Fully Automated Biometry of In Situ Intraocular Lenses Using Long Scan Depth Spectral-Domain Optical Coherence Tomography

Abstract

Spectral-domain optical coherence tomography (SD-OCT) was used to automatically measure accommodative biometric changes in the anterior segment of eyes implanted with an intraocular lens (IOL). The repeatability and reliability of the automated measurements were also evaluated. Long scan depth SD-OCT was used to image the anterior segment of eyes implanted with IOLs. A fully automated algorithm was used to detect the boundaries of the cornea and IOL and yielded the measurements.
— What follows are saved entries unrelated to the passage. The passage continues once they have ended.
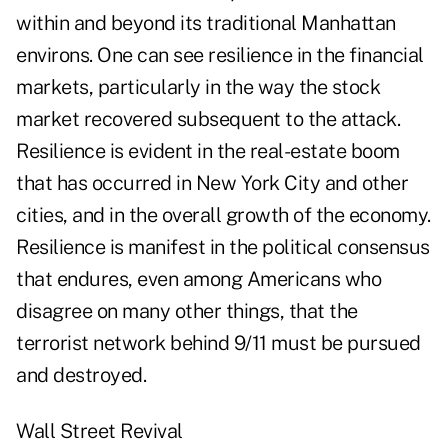
within and beyond its traditional Manhattan
environs. One can see resilience in the financial
markets, particularly in the way the stock
market recovered subsequent to the attack.
Resilience is evident in the real-estate boom
that has occurred in New York City and other
cities, and in the overall growth of the economy.
Resilience is manifest in the political consensus
that endures, even among Americans who
disagree on many other things, that the
terrorist network behind 9/11 must be pursued
and destroyed.
Wall Street Revival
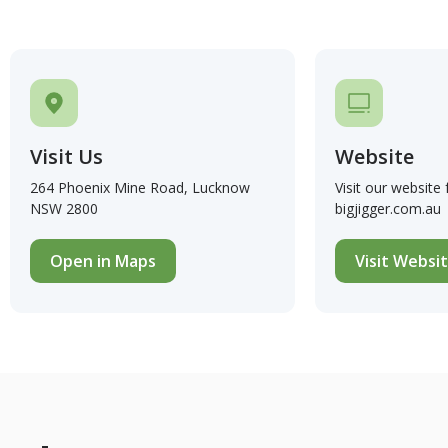
Visit Us
Website
264 Phoenix Mine Road, Lucknow
Visit our website
NSW 2800
bigjigger.com.au
Open in Maps
Visit Websi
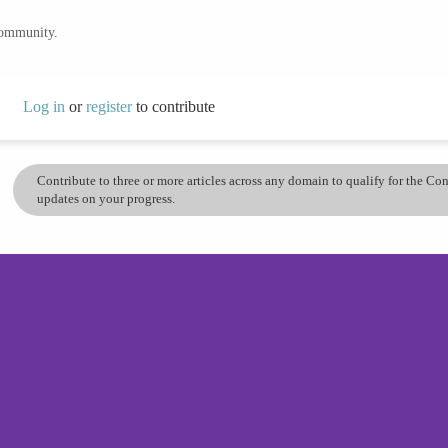
community.
Log in
or
register
to contribute
Contribute to three or more articles across any domain to qualify for the C
updates on your progress.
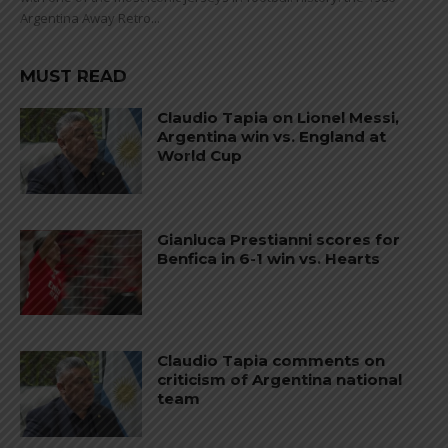
Argentina Away Retro...
MUST READ
Claudio Tapia on Lionel Messi,
Argentina win vs. England at
World Cup
Gianluca Prestianni scores for
Benfica in 6-1 win vs. Hearts
Claudio Tapia comments on
criticism of Argentina national
team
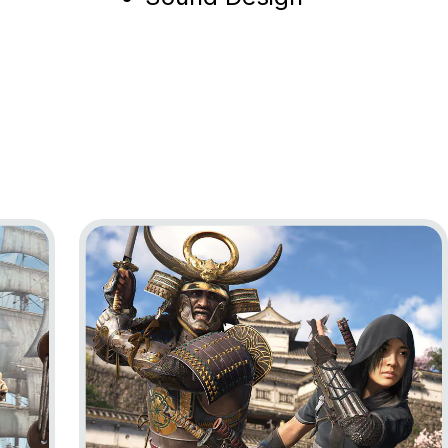
ag Resynced
Go to project Assassin’s Creed Shadows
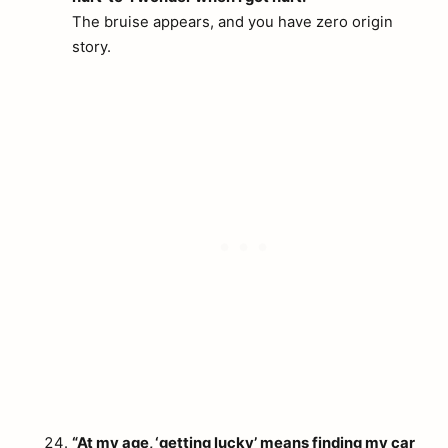
The bruise appears, and you have zero origin
story.
“At my age, ‘getting lucky’ means finding my car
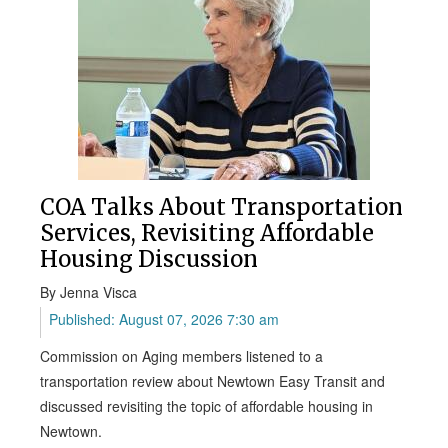
COA Talks About Transportation
Services, Revisiting Affordable
Housing Discussion
By Jenna Visca
Published: August 07, 2026 7:30 am
Commission on Aging members listened to a
transportation review about Newtown Easy Transit and
discussed revisiting the topic of affordable housing in
Newtown.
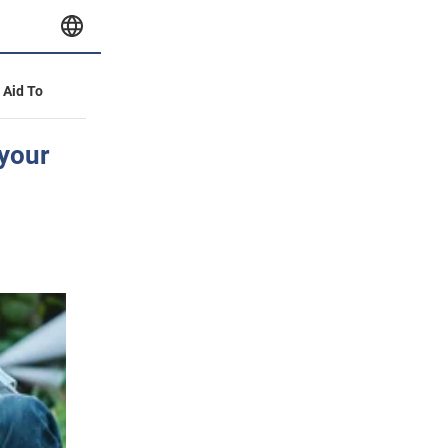
y Aid To
 your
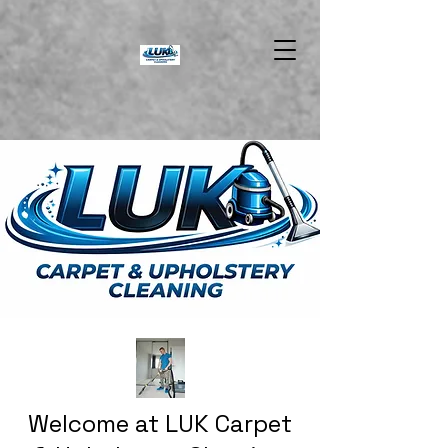
Welcome at LUK Carpet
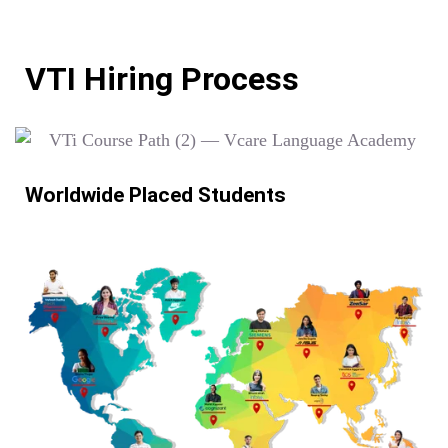
VTI Hiring Process
Worldwide Placed Students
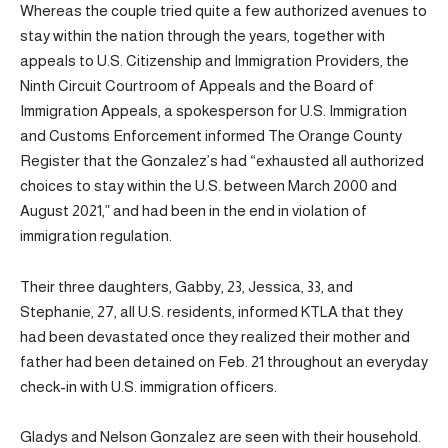
Whereas the couple tried quite a few authorized avenues to
stay within the nation through the years, together with
appeals to U.S. Citizenship and Immigration Providers, the
Ninth Circuit Courtroom of Appeals and the Board of
Immigration Appeals, a spokesperson for U.S. Immigration
and Customs Enforcement informed The Orange County
Register that the Gonzalez’s had “exhausted all authorized
choices to stay within the U.S. between March 2000 and
August 2021,” and had been in the end in violation of
immigration regulation.
Their three daughters, Gabby, 23, Jessica, 33, and
Stephanie, 27, all U.S. residents, informed KTLA that they
had been devastated once they realized their mother and
father had been detained on Feb. 21 throughout an everyday
check-in with U.S. immigration officers.
Gladys and Nelson Gonzalez are seen with their household.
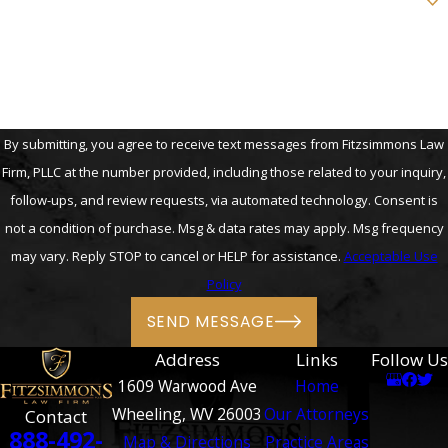
How can we help you?
By submitting, you agree to receive text messages from Fitzsimmons Law
Firm, PLLC at the number provided, including those related to your inquiry,
follow-ups, and review requests, via automated technology. Consent is
not a condition of purchase. Msg & data rates may apply. Msg frequency
may vary. Reply STOP to cancel or HELP for assistance.
Acceptable Use
Policy
SEND MESSAGE
Address
Links
Follow Us
1609 Warwood Ave
Home
Wheeling, WV 26003
Our Attorneys
Contact
888-492-
Map & Directions
Practice Areas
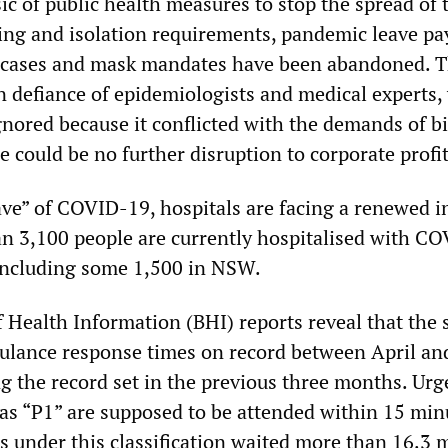
c of public health measures to stop the spread of 
sting and isolation requirements, pandemic leave p
f cases and mask mandates have been abandoned. T
in defiance of epidemiologists and medical experts
gnored because it conflicted with the demands of b
e could be no further disruption to corporate profit
ve” of COVID-19, hospitals are facing a renewed in
an 3,100 people are currently hospitalised with C
 including some 1,500 in NSW.
 Health Information (BHI) reports reveal that the 
ulance response times on record between April an
ng the record set in the previous three months. Urg
 as “P1” are supposed to be attended within 15 min
ts under this classification waited more than 16.3 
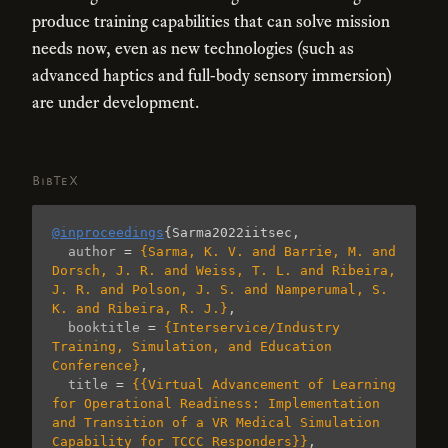
produce training capabilities that can solve mission
needs now, even as new technologies (such as
advanced haptics and full-body sensory immersion)
are under development.
BibTeX
@inproceedings
{
Sarma2022iitsec
,
author
=
{Sarma, K. V. and Barrie, M. and 
Dorsch, J. R. and Weiss, T. L. and Ribeira, 
J. R. and Polson, J. S. and Namperumal, S. 
K. and Ribeira, R. J.}
,
booktitle
=
{Interservice/Industry 
Training, Simulation, and Education 
Conference}
,
title
=
{{Virtual Advancement of Learning 
for Operational Readiness: Implementation 
and Transition of a VR Medical Simulation 
Capability for TCCC Responders}}
,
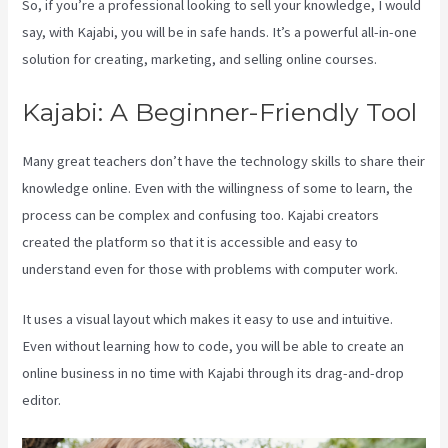
So, if you’re a professional looking to sell your knowledge, I would
say, with Kajabi, you will be in safe hands. It’s a powerful all-in-one
solution for creating, marketing, and selling online courses.
Kajabi: A Beginner-Friendly Tool
Many great teachers don’t have the technology skills to share their
knowledge online. Even with the willingness of some to learn, the
process can be complex and confusing too. Kajabi creators
created the platform so that it is accessible and easy to
understand even for those with problems with computer work.
It uses a visual layout which makes it easy to use and intuitive.
Even without learning how to code, you will be able to create an
online business in no time with Kajabi through its drag-and-drop
editor.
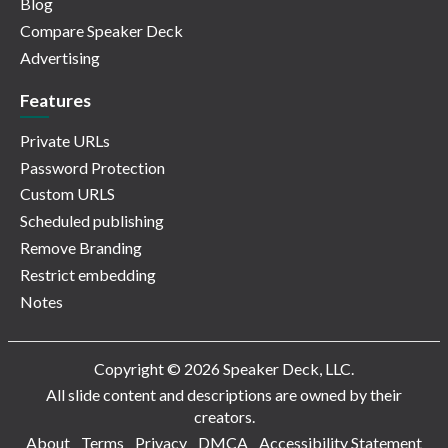
Blog
Compare Speaker Deck
Advertising
Features
Private URLs
Password Protection
Custom URLS
Scheduled publishing
Remove Branding
Restrict embedding
Notes
Copyright © 2026 Speaker Deck, LLC.
All slide content and descriptions are owned by their
creators.
About
Terms
Privacy
DMCA
Accessibility Statement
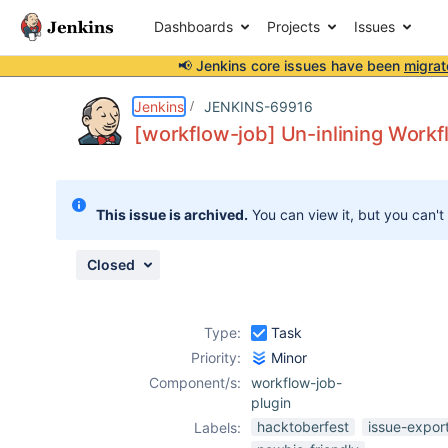
Dashboards
Projects
Issues
📢 Jenkins core issues have been
migrat
Details
Description
Attachments
Activity
People
Dates
Jenkins
JENKINS-69916
[workflow-job] Un-inlining Workf
Issues
This issue is archived.
You can view it, but you can't
Reports
Components
Closed
Type:
Task
Priority:
Minor
Component/s:
workflow-job-
plugin
hacktoberfest
issue-expor
Labels:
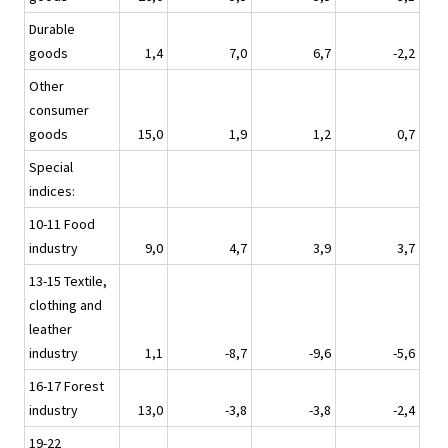
Durable
goods
1,4
7,0
6,7
-2,2
Other
consumer
goods
15,0
1,9
1,2
0,7
Special
indices:
10-11 Food
industry
9,0
4,7
3,9
3,7
13-15 Textile,
clothing and
leather
industry
1,1
-8,7
-9,6
-5,6
16-17 Forest
industry
13,0
-3,8
-3,8
-2,4
19-22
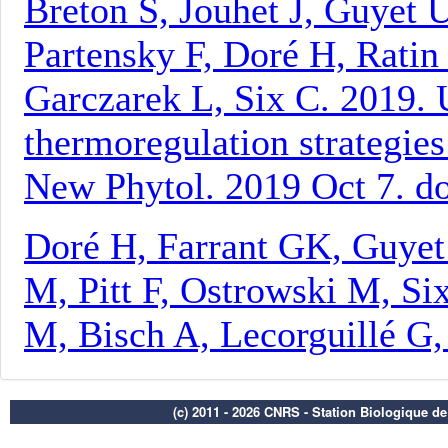
(c) 2011 - 2026 CNRS - Station Biologique d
The results included anterior segment dimensions in IOL eyes and the deflection of the IOLs. Automated measurements were validated in vitro and compared with the manual results in vivo on 15 cross-sectional images from patients with IOLs. Five eyes with five different types of IOLs, respectively, were enrolled to test the repeatability of the automated measurements during accommodation. Intraocular lens central thickness and anterior and posterior curvature radii measured by long scan depth SD-OCT in vitro and in a model eye matched well with those determined by a micrometer caliper and interferometer. In vivo, there was good correlation of the biometric data determined by automated and manual segmentations (P<0.05, r-value range: 0.635-0.997). There were no significant differences for any variable between the two measurements at each accommodative state (P>0.05). Anterior chamber depth and pupil diameter showed significant changes between the nonaccommodative and 2.5-D accommodative states (P<0.05), whereas the shape of the IOLs did not change significantly (P>0.05). The long scan depth SD-OCT with the automated algorithm was verified to have a great potential in studying accommodative biometric changes of the anterior segment in eyes with IOLs and IOL deflections.